C’est une nouvelle fois au chef suédois qu’est confiée la tournée de l’été 2015 du Gustav MahlerJugendorchester, avec deux menus, l’un consacré à Mozart et à Dvořák, l’autre à la Symphonie en ut mineur n°8 d’Anton Bruckner – un compositeur décidément cher à son cœur, dont il grava une intégrale avantageusement inspirée des symphonies à la tête du Gewandhausorchester Leipzig dont il fut le directeur de 1998 à 2005. Après Bolzano et Lucerne ces derniers jours, Blomstedt retrouve Dresde dont il eut en charge la fameuse Staatskapelle de 1975 à 1995 – avec laquelle il immortalisa une fort belle version live de la Neuvième de Beethoven [lire notre critique du CD]. Aussi sommes-nous dans l’impressionnante Frauenkirche, reconstruite entre 1994 et 2005 puis consacrée le 30 octobre de la même année, soixante ans après sa destruction (15 février 1945) – Camilla Nylund, Birgit Remmert, Christian Elsner et René Pape, la Sächsischen Staatskapelle Dresden et le Sächsischer Staatsopernchor Dresden y chantèrent la Missa solemnis sous la direction de Fabio Luisi, en concert inaugural.

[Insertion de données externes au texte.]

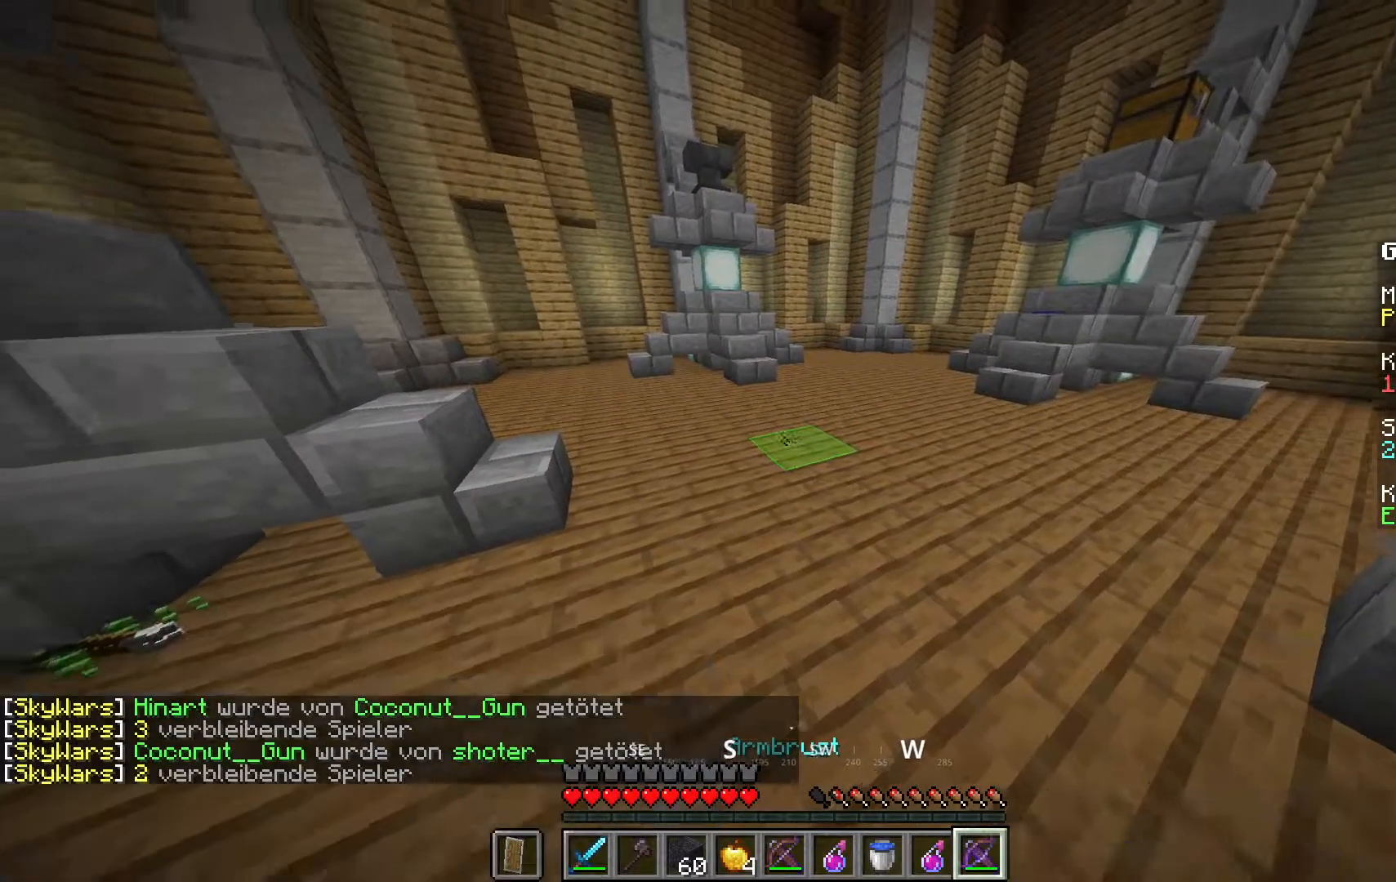
{"keys": ["w"], "mouse": ["right"], "events": [[33, "w", "down"]]}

L’acoustique de l’édifice favorise une certaine épaisseur, parfois un rien envahissante, mais jamais confuse. Dès l’Allegro moderato s’impose une lecture immensément lyrique qui caractérise la manière d’Herbert Blomstedt face à une écriture qu’on a peut-être trop tendance à rendre austère – Hermann Bahr se souvient de Bruckner comme d’un homme gauche et cérémonieux, timide jusqu’à l’embarras, voire rustaud d’apparence, ce qui induit en rien quelque sécheresse (in Selbstbildnis, Berlin 1923). Il use en maître de contrastes vaillants, voire drus, alternant la lumière organistique des bois, tour à tour mordorée et presque brumeuse, et la tendresse des cordes. D’une relative lenteur, ce premier épisode s’éteint comme une énigme. La ciselure remarquable du Scherzo bénéficie d’un élan formidable et d’une inventivité sans cesse renouvelée au fil des reprises de son motif – à quatre-vingt-huit ans, le maestro affiche un enthousiasme proprement endiablé ! En revanche, l’Adagio suivant devient une sorte de larghissimo estatico, passionnément contemplatif. La respiration est généreuse, précis le relief des harpes et imparable la régularité du tactus. Dans une couleur paisible et moelleuse, la conclusion s’étire discrètement. La naissance du Finale vient du lointain, en grand secret, abordant valeureusement les innombrables autocitations qui empèsent sensiblement l’œuvre. À l’ultime résonance qui s’échappe dans la coupole succède d’abord un silence respectueux, puis des applaudissements emportés.